Stored data
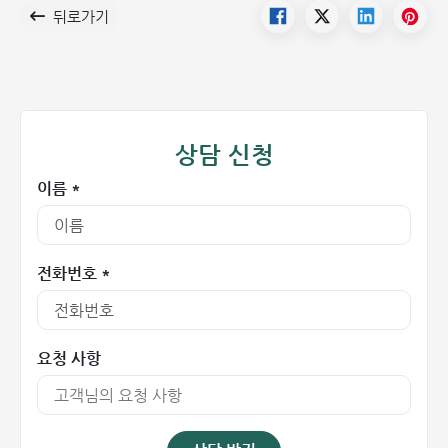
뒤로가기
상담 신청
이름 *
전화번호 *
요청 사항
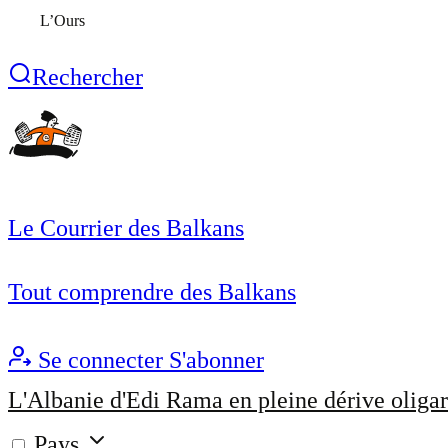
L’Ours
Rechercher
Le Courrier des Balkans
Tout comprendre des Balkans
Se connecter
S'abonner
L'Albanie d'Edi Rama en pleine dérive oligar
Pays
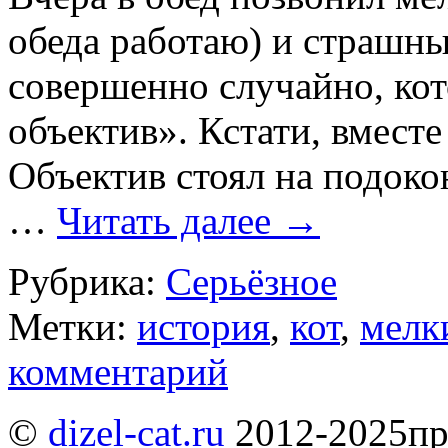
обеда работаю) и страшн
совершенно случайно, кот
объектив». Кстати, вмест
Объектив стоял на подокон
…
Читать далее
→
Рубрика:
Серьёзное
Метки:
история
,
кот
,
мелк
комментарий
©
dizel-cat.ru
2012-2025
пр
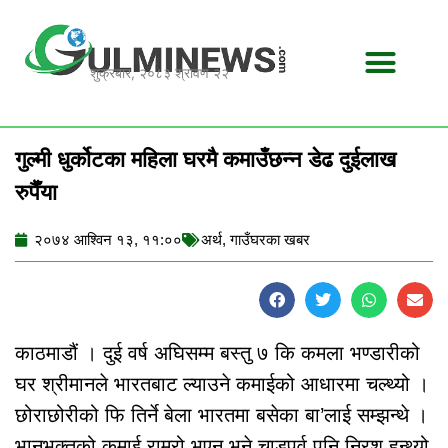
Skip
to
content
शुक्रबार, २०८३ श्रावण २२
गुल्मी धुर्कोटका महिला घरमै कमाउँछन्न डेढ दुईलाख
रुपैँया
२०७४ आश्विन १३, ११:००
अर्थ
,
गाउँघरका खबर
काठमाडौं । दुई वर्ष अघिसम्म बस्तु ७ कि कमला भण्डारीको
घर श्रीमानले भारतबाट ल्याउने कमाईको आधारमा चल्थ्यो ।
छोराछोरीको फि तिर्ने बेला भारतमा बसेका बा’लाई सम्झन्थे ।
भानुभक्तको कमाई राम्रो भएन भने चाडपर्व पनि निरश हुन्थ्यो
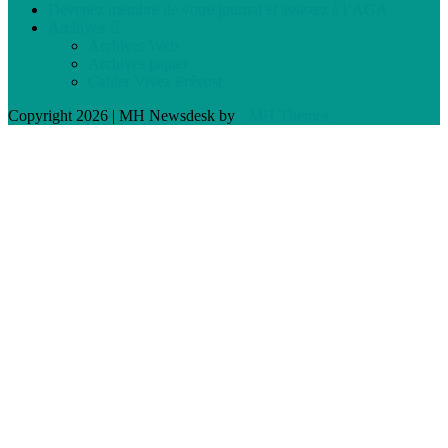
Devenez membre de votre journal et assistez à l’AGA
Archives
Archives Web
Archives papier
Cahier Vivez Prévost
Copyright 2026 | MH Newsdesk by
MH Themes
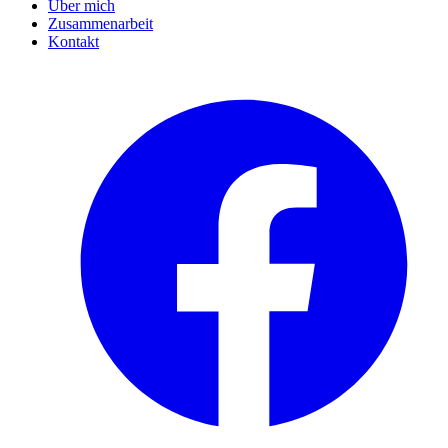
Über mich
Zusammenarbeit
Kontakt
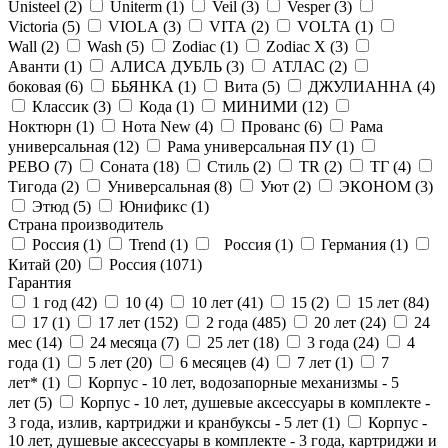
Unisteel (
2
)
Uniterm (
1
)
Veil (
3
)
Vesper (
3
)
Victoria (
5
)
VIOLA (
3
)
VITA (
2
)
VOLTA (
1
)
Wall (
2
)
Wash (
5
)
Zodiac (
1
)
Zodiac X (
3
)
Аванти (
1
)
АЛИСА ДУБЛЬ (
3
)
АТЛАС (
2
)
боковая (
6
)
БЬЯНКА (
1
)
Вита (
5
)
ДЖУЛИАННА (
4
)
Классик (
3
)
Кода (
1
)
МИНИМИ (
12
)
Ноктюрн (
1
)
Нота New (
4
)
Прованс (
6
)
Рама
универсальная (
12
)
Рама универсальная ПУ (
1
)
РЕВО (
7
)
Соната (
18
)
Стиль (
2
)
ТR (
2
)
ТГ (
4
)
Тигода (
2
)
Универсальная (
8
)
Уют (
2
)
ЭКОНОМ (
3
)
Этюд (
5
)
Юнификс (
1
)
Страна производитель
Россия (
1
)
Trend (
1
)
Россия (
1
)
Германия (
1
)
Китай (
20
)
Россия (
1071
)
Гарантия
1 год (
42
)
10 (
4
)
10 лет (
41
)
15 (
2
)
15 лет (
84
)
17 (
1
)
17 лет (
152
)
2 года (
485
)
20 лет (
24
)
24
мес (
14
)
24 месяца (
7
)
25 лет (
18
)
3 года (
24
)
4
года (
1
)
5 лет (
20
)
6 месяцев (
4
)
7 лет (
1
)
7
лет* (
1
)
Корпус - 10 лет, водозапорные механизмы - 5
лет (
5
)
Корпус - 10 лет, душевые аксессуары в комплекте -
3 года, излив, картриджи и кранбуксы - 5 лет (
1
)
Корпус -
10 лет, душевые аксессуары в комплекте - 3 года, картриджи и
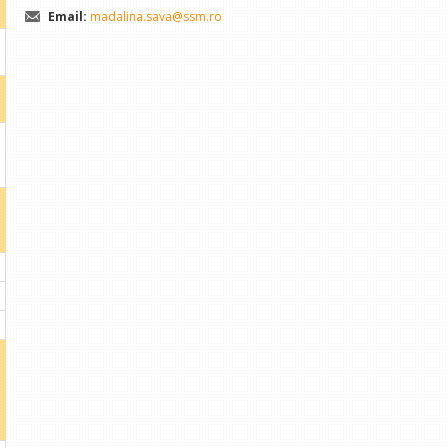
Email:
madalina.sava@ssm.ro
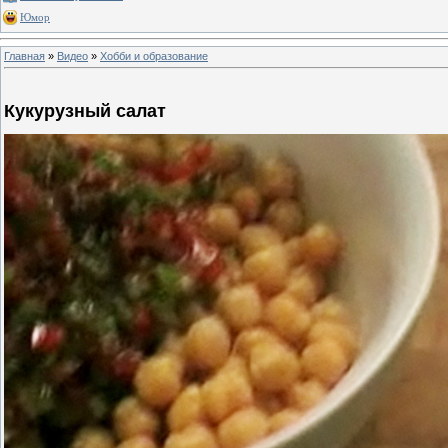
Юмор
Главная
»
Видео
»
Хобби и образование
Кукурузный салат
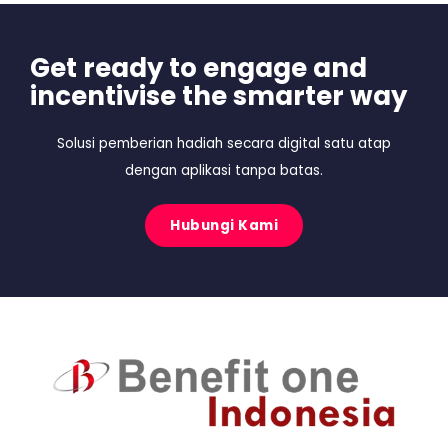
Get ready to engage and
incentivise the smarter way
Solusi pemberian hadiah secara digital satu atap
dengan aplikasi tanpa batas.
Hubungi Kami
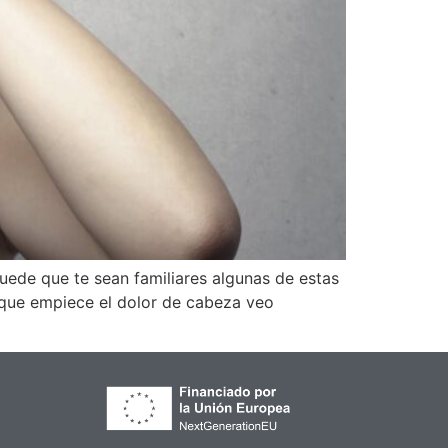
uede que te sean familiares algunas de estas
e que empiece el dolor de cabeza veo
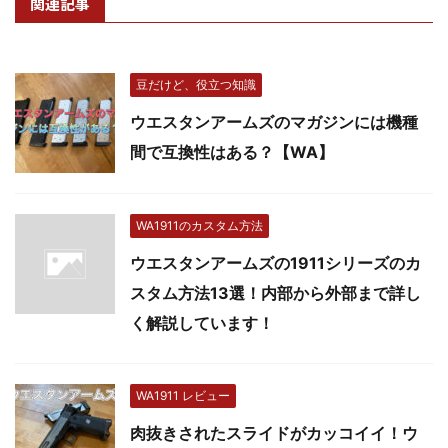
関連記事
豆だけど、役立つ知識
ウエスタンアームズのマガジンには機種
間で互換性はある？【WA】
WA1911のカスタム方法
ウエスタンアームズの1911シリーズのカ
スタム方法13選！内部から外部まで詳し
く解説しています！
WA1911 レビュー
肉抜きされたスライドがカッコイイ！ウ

**Task details:** Rewrite the listing in full, replacing every instance of "Archives" with "Documents" and changing nothing else. Omit the pictures from the answer.

**Response to this task:**
뒤로가기
상담 신청
이름 *
전화번호 *
요청 사항
L’Ours
Rechercher
Le Courrier des Balkans
Tout comprendre des Balkans
Se connecter
S'abonner
L'Albanie d'Edi Rama en pleine dérive oligar
Pays
обеда работаю) и страшн
совершенно случайно, кот
объектив». Кстати, вмест
Объектив стоял на подокон
…
Читать далее
→
Рубрика:
Серьёзное
Метки:
история
,
кот
,
мелк
комментарий
©
dizel-cat.ru
2012-2025
пр
Skip
to
content
शुक्रबार, २०८३ श्रावण २२
गुल्मी धुर्कोटका महिला घरमै कमाउँछन्न डेढ दुईलाख
रुपैँया
२०७४ आश्विन १३, ११:००
अर्थ
,
गाउँघरका खबर
काठमाडौं । दुई वर्ष अघिसम्म बस्तु ७ कि कमला भण्डारीको
घर श्रीमानले भारतबाट ल्याउने कमाईको आधारमा चल्थ्यो ।
छोराछोरीको फि तिर्ने बेला भारतमा बसेका बा’लाई सम्झन्थे ।
भानुभक्तको कमाई राम्रो भएन भने चाडपर्व पनि निरश हुन्थ्यो
Devenez membre de votre journal et assistez à l’AGA
Documents
Documents Web
Documents papier
Cahier Vivez Prévost
Copyright 2026 | MH Newsdesk by
MH Themes
Über mich
Zusammenarbeit
Kontakt
Unisteel (
2
)
Uniterm (
1
)
Veil (
3
)
Vesper (
3
)
Victoria (
5
)
VIOLA (
3
)
VITA (
2
)
VOLTA (
1
)
Wall (
2
)
Wash (
5
)
Zodiac (
1
)
Zodiac X (
3
)
Аванти (
1
)
АЛИСА ДУБЛЬ (
3
)
АТЛАС (
2
)
боковая (
6
)
БЬЯНКА (
1
)
Вита (
5
)
ДЖУЛИАННА (
4
)
Классик (
3
)
Кода (
1
)
МИНИМИ (
12
)
Ноктюрн (
1
)
Нота New (
4
)
Прованс (
6
)
Рама
универсальная (
12
)
Рама универсальная ПУ (
1
)
РЕВО (
7
)
Соната (
18
)
Стиль (
2
)
ТR (
2
)
ТГ (
4
)
Тигода (
2
)
Универсальная (
8
)
Уют (
2
)
ЭКОНОМ (
3
)
Этюд (
5
)
Юнификс (
1
)
Страна производитель
Россия (
1
)
Trend (
1
)
Россия (
1
)
Германия (
1
)
Китай (
20
)
Россия (
1071
)
Гарантия
1 год (
42
)
10 (
4
)
10 лет (
41
)
15 (
2
)
15 лет (
84
)
17 (
1
)
17 лет (
152
)
2 года (
485
)
20 лет (
24
)
24
мес (
14
)
24 месяца (
7
)
25 лет (
18
)
3 года (
24
)
4
года (
1
)
5 лет (
20
)
6 месяцев (
4
)
7 лет (
1
)
7
лет* (
1
)
Корпус - 10 лет, водозапорные механизмы - 5
лет (
5
)
Корпус - 10 лет, душевые аксессуары в комплекте -
3 года, излив, картриджи и кранбуксы - 5 лет (
1
)
Корпус -
10 лет, душевые аксессуары в комплекте - 3 года, картриджи и
Email:
madalina.sava@ssm.ro
Юмор
Главная
»
Видео
»
Хобби и образование
Кукурузный салат
Get ready to engage and
incentivise the smarter way
Solusi pemberian hadiah secara digital satu atap
dengan aplikasi tanpa batas.
Hubungi Kami
uede que te sean familiares algunas de estas
e que empiece el dolor de cabeza veo
関連記事
豆だけど、役立つ知識
ウエスタンアームズのマガジンには機種
間で互換性はある？【WA】
WA1911のカスタム方法
ウエスタンアームズの1911シリーズのカ
スタム方法13選！内部から外部まで詳し
く解説しています！
WA1911 レビュー
肉抜きされたスライドがカッコイイ！ウ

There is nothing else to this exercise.